Em declarações à CNN Portugal, Eduardo Vítor Rodrigues afirma ter ficado “muito contente” com a posição do secretário-geral que diz saber “esperar pelos tempos da Justiça”, embora admita que “se alguém for condenado em primeira instância ou em última e transitado em julgado tem de perder a confiança política e se isso me acontecer terei de tirar as devidas ilações”. No entanto, o autarca critica que o seu caso tenha sido comparado ao de Miguel Albuquerque e que se tente “transformar tudo num país de corruptos”.

“Fazer a comparação entre os dois assuntos já de si é um drama, porque mistura o que não pode ser misturado. Nunca tive, em dez anos, nenhum caso de desvio dinheiro, de corrupção ou desvios ilícitos. Não tem nada a ver com ir duas vezes a uma pastelaria com o carro da Câmara e ter diamantes em cima da mesa e coisas do género”, disse o autarca à CNN Portugal, que acrescentou que aguarda a decisão do recurso que interpôs para o tribunal da Relação.

Em fevereiro deste ano, Eduardo Vítor Rodrigues voltou a ver o seu nome envolvido noutro processo de peculato e prevaricação, num processo relacionado com a contratação pública para assistir a jogos da Liga dos Campeões. De acordo com uma nota do Ministério Público, o presidente da Câmara de Gaia é acusado de ter celebrado, em duas ocasiões, em 2015 e 2016, dois procedimentos de contratação pública, um por ajuste direto e outro por ajuste simplificado, para “proceder aos pagamentos de viagens a terceiras pessoas por si selecionadas (incluindo dois outros arguidos) e para fins lúdicos”.

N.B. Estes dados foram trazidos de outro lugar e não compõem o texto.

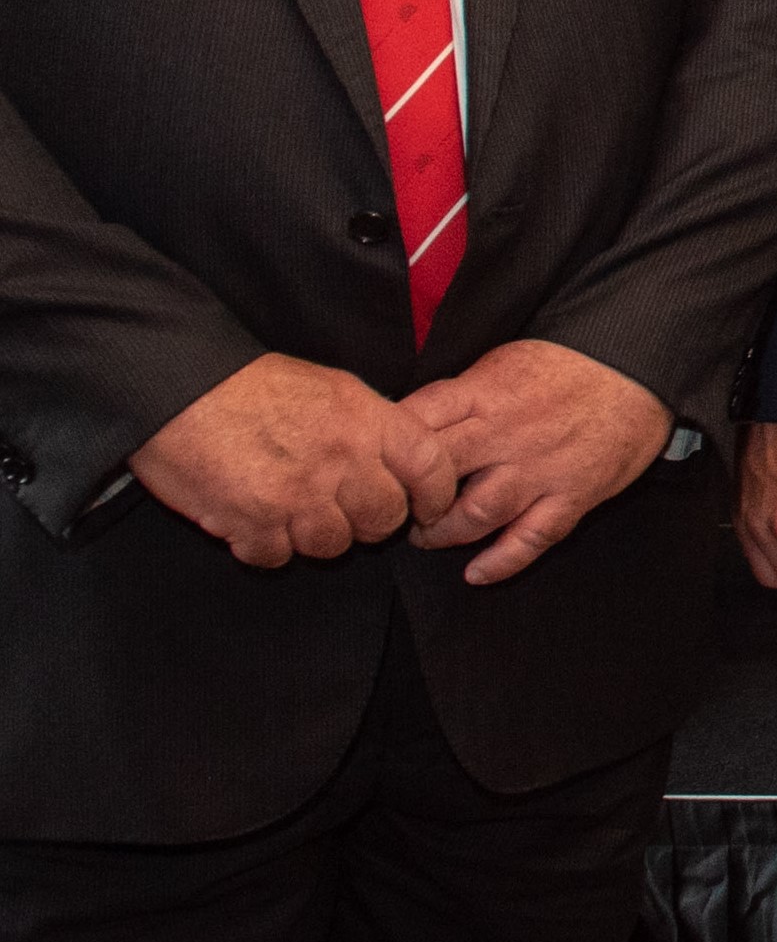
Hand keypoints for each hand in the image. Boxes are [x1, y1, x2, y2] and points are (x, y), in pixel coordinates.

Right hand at [127, 354, 458, 568]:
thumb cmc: (250, 385)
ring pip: (333, 545)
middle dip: (368, 522)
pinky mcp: (254, 522)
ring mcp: (299, 495)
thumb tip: (397, 463)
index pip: (430, 467)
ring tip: (290, 512)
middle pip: (384, 519)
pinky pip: (277, 557)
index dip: (437, 495)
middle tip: (343, 511)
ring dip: (314, 536)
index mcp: (366, 419)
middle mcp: (342, 459)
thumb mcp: (330, 387)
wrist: (175, 387)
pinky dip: (265, 546)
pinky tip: (251, 522)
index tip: (429, 510)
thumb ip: (369, 426)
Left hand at [402, 342, 676, 583]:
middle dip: (408, 498)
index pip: (414, 423)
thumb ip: (462, 396)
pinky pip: (530, 539)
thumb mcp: (503, 361)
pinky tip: (476, 573)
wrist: (641, 367)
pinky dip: (501, 562)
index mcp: (484, 395)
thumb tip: (415, 422)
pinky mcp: (572, 496)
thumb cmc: (570, 363)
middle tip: (397, 507)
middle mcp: (505, 435)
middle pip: (435, 475)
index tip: (378, 462)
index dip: (388, 448)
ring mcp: (539, 470)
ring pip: (475, 515)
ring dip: (443, 533)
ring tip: (430, 535)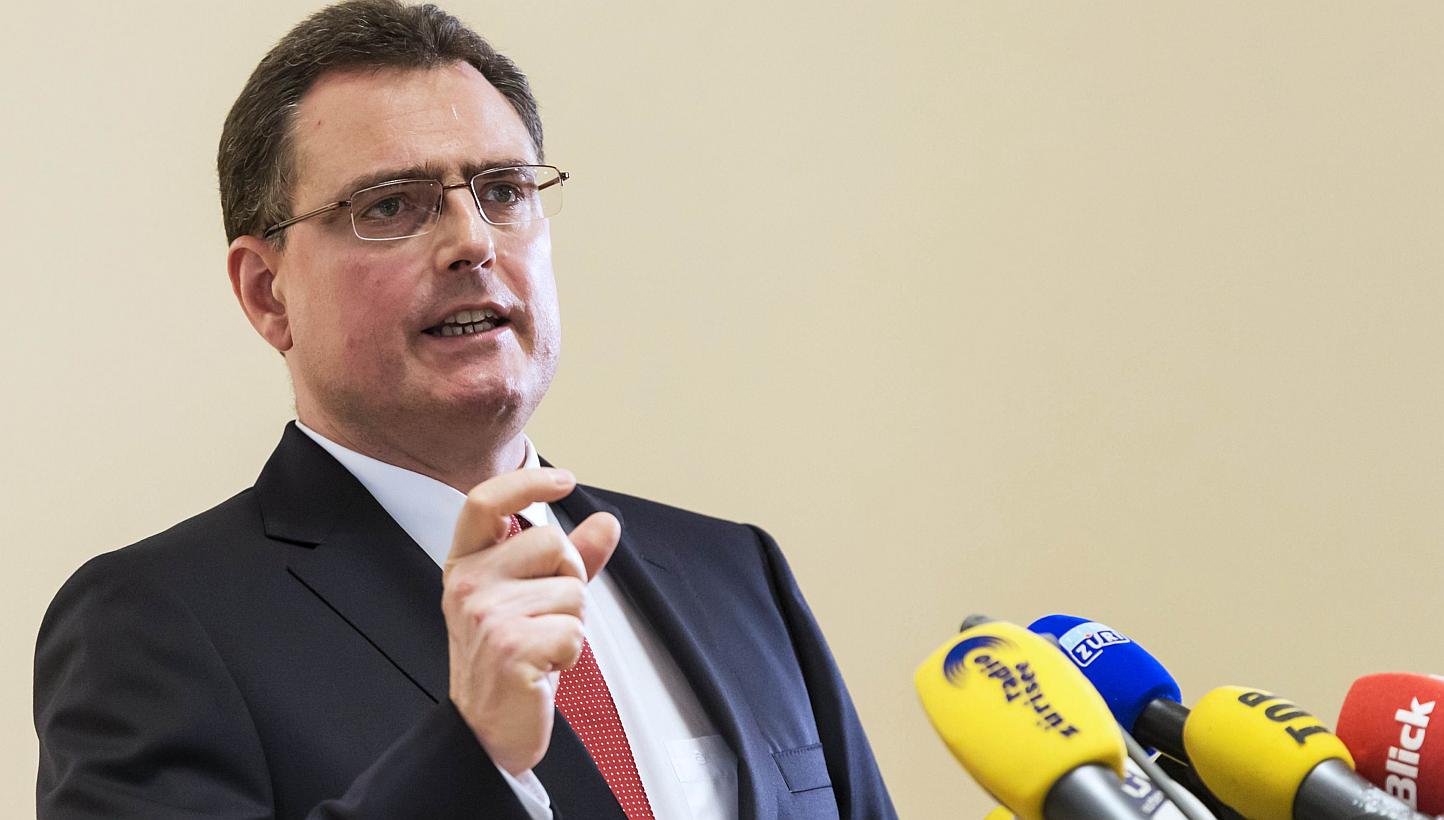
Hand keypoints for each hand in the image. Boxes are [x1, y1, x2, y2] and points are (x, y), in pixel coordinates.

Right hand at [442, 467, 619, 774]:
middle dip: (570, 579)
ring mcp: (486, 615)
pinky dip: (571, 652)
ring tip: (541, 646)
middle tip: (546, 616)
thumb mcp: (532, 599)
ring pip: (572, 590)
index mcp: (466, 565)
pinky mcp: (510, 648)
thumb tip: (606, 523)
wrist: (486, 731)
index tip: (564, 481)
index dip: (526, 481)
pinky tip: (544, 667)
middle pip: (553, 543)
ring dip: (572, 621)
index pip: (485, 501)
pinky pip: (574, 630)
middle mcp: (468, 584)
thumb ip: (569, 559)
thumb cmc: (508, 660)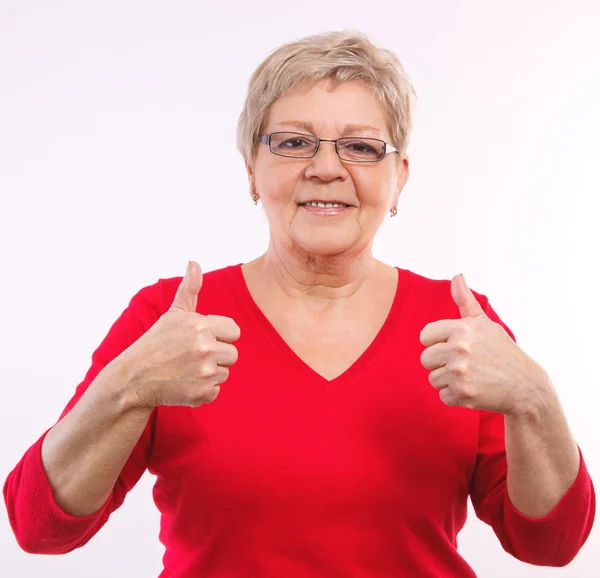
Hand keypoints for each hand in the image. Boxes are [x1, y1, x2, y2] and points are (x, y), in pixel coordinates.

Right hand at [120, 261, 240, 408]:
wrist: (133, 379)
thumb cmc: (156, 344)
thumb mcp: (173, 315)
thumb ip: (189, 289)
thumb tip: (194, 262)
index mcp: (200, 326)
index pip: (234, 331)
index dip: (219, 335)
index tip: (200, 339)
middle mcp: (205, 348)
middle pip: (233, 354)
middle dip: (216, 355)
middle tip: (190, 357)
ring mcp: (204, 372)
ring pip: (225, 372)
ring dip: (210, 373)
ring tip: (186, 369)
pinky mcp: (203, 394)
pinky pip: (217, 390)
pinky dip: (203, 390)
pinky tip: (184, 383)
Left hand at [419, 274, 547, 414]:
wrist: (526, 386)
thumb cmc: (501, 352)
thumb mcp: (485, 324)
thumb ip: (466, 301)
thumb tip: (457, 276)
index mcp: (462, 328)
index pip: (425, 336)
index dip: (437, 344)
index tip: (455, 347)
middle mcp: (460, 348)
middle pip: (425, 359)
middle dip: (441, 364)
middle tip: (466, 365)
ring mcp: (460, 372)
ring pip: (433, 379)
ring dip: (449, 381)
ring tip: (473, 377)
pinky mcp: (463, 393)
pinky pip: (442, 396)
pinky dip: (456, 397)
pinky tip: (475, 390)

Eduardo Vítor Rodrigues é também um dos arguidos na “Operação Babel”, que envolve o ex-vice-presidente de Gaia Patrocínio Azevedo, que tinha o pelouro do Planeamento Urbanístico e Política de Solos, Licenciamento Urbanístico, Obras Municipais e Vias Municipais. O presidente da Câmara é suspeito de alegados favorecimentos em contratações de pessoal e de empresas, nesta operação que investiga projetos imobiliários que rondam os 300 milhões de euros e conta com cinco arguidos.

Recorde-se que Miguel Albuquerque foi constituído arguido na sequência de buscas realizadas na sequência de uma mega operação na Madeira, levada a cabo pelo Ministério Público e pela Polícia Judiciária. O atual recandidato do PSD ao Governo Regional da Madeira é suspeito de oito tipos de crimes diferentes, incluindo corrupção ativa e passiva, bem como prevaricação, recebimento indevido de vantagem, tráfico de influência, participação económica em negócio, abuso de poder e atentada contra o Estado de direito. Em causa estão suspeitas de alegada promiscuidade com grupos económicos.